Rodents - Guinea Pig Behavior


Guinea Pig Behavior: Socialization, Introductions, Routine, Signs of Stress, and Enrichment

Introducing guinea pigs to each other

Guinea pigs are naturally social and generally adapt well to the introduction of a new cage mate. Observe quarantine procedures, however, and be careful to keep only one male to a cage. Two males kept together in one cage may become territorial and will fight. Make the introduction when there is no other excitement. Try to set things up in advance in favor of the introduction by using a neutral or freshly cleaned and disinfected cage, with plenty of fresh bedding and some treats in different corners. Put both guinea pigs in at the same time and let them look for the treats. If they fight, remove the aggressor and leave the other one in the cage; try again a day later.


Companionship is very important to guinea pigs, since they often live in large groups in the wild. If you plan to keep just one guinea pig, you will need to give it extra love and attention to compensate for the absence of other guinea pigs.

Is routine important?

Guinea pigs appreciate, and respond positively to routines. Keeping a routine is especially important in the kind of food that you select, time of feeding, and handling schedules. If you suddenly change your behavior or their routine, they may grow uncomfortable or stressed. A routine forms the framework for their daily lives, so avoid making unnecessary changes, and when necessary, do it gradually. Your guinea pig will thank you for it.

Signs of stress

Guinea pigs can become stressed by sudden changes in water, food, or bedding. Guinea pigs display symptoms of stress in ways similar to other mammals. They become increasingly susceptible to disease, can become irritable and aggressive or the reverse, depressed and less active. They may also develop diarrhea and consequently lose weight, drink more water, and become listless. These may also be signs of an underlying illness.
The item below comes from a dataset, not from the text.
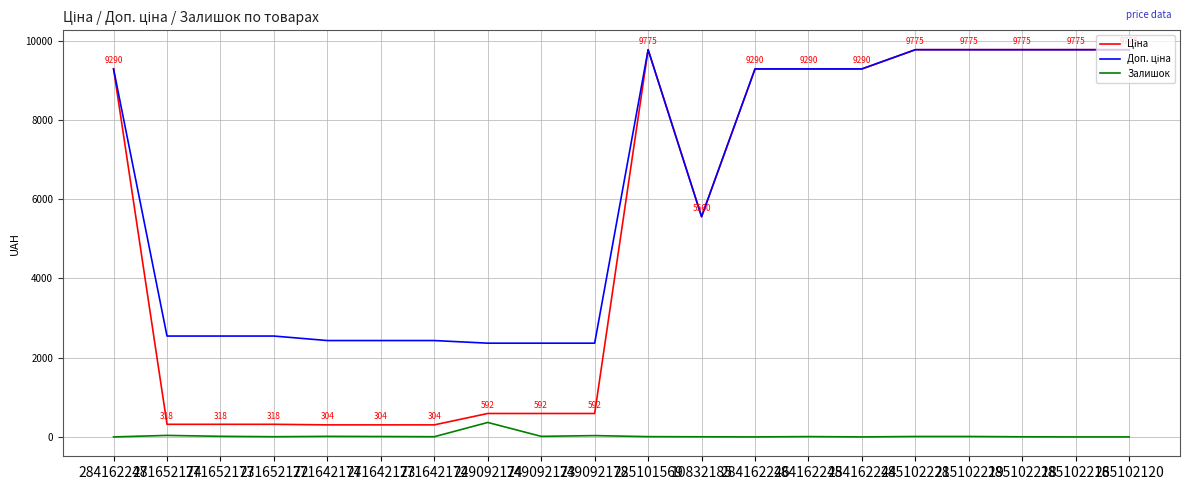

At which label does Залишок reach its peak?

249092174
If your guinea pig is showing these signs and you are unable to pinpoint any recent changes in your pet's daily life that could have caused stress, it's best to seek a veterinarian's consultation. If you feel the signs are due to stress, remove the cause of stress, and consult your veterinarian if the signs are severe or continue for more than a day or two. Guinea pigs are generally hardy, but once they become ill, they are even more easily stressed. They do not handle clinical procedures or treatments well, so it is vitally important to keep your guniea pig in a good environment and on a proper diet to maintain his health.